FMCG Companies To See Volume Growth in December Quarter

The trade disruptions and destocking post the GST cuts eased in Q3 from Q2 levels, except for some companies like HUL, which saw the disruption continuing in October and partly in November

Chennai: FMCG companies are likely to report an uptick in volume growth for the December quarter both yearly and sequentially, while revenues would improve on a y-o-y basis along with sequential improvement in profit margins on GST rate cut and softening of raw material prices.

The volume growth could be 3.5 per cent in Q3 FY26 against 2 per cent in the same quarter last year and 3 per cent in Q2 FY26. The trade disruptions and destocking post the GST cuts eased in Q3 from Q2 levels, except for some companies like HUL, which saw the disruption continuing in October and partly in November.

Categories like biscuits, soaps, hair oils, noodles, coffee, chocolates and cakes and winter-specific skincare products, dry fruits, and honey are expected to have performed well. However, tea, edible oils, milk, dairy products, juices were likely impacted, finds Systematix. Paints too have seen volume growth due to post-monsoon resumption of paint jobs, and wedding season.

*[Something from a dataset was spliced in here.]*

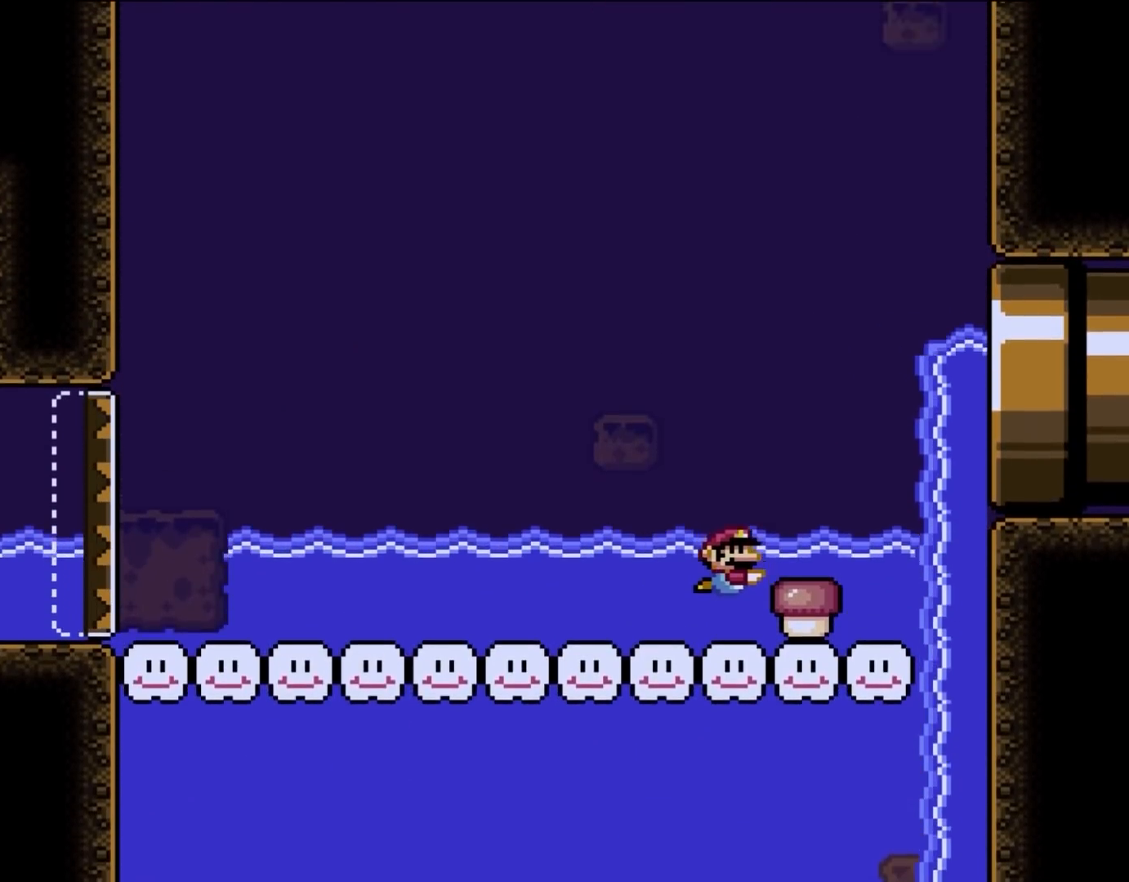
{"buttons": [], "events": []}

As a result, the FMCG companies likely delivered revenue growth close to 6.7 per cent against 5 per cent in the same quarter last year, but tad below 7 per cent in the previous quarter. Systematix expects better revenue growth from Marico at 26 per cent, Tata Consumer 12 per cent and Godrej Consumer 9 per cent.

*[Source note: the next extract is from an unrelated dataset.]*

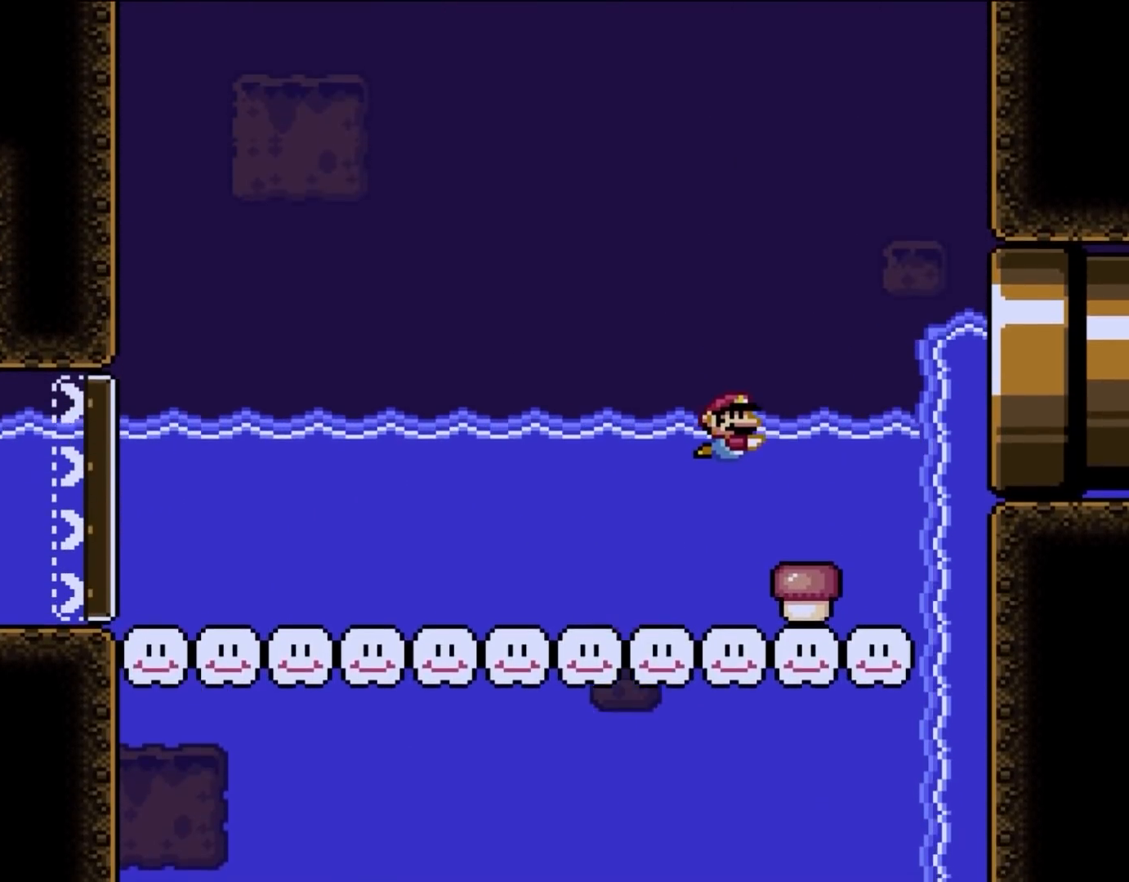
{"buttons": [], "events": []}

Operating margins would likely improve by 30 bps on a sequential basis but remain flattish on a yearly basis. The price corrections in a number of categories have not kept pace with easing cost-inflation, supporting margins. Among the commodities and inputs that saw prices easing in the quarter included wheat prices softening by 10 per cent, copra easing by 6 per cent q-o-q and maize 14 per cent y-o-y. Milk and tea prices have corrected and the softening of crude prices have helped the input costs, finds Equirus Research.

Gradual easing in key cereals benefitted Britannia, Nestlé India, Mrs. Bectors Food Specialities, United Breweries, Tata Consumer Products, and ITC. Softer milk and SMP trends supported margin recovery for Nestlé India, Zydus Wellness, Britannia Industries, Tata Consumer Products, and HUL.

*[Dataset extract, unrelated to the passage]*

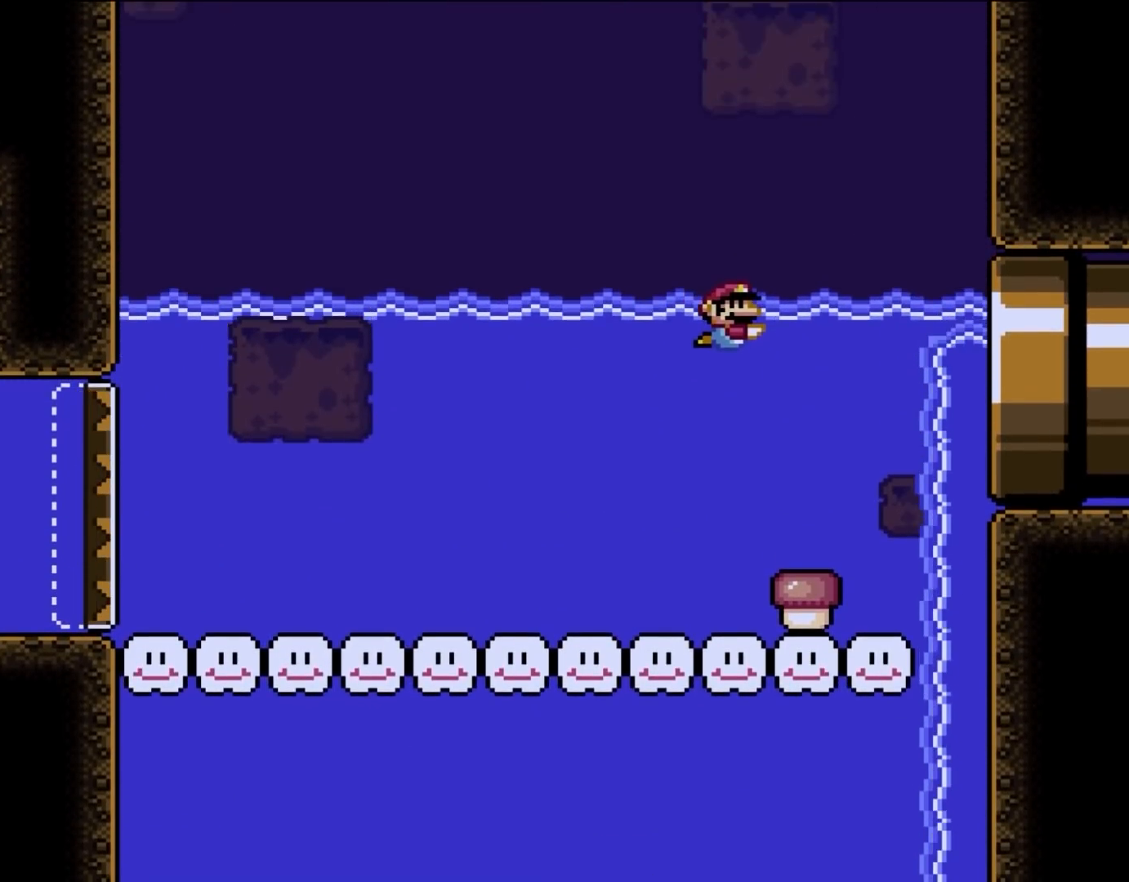
{"buttons": [], "events": []}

However, most companies continued to drive trade and consumer promotions, investments in brand-building, distribution and salesforce expansion. This restricted the margin gains for many companies.

With GST-related disruption phasing out, Systematix expects gradual q-o-q improvement in volume demand. Margins might improve in Q4 FY26 as costs continue to ease, the gap between realization and input-cost inflation narrows and operating leverage improves. However, brand and trade spends would sustain at high levels with elevated competitive intensity.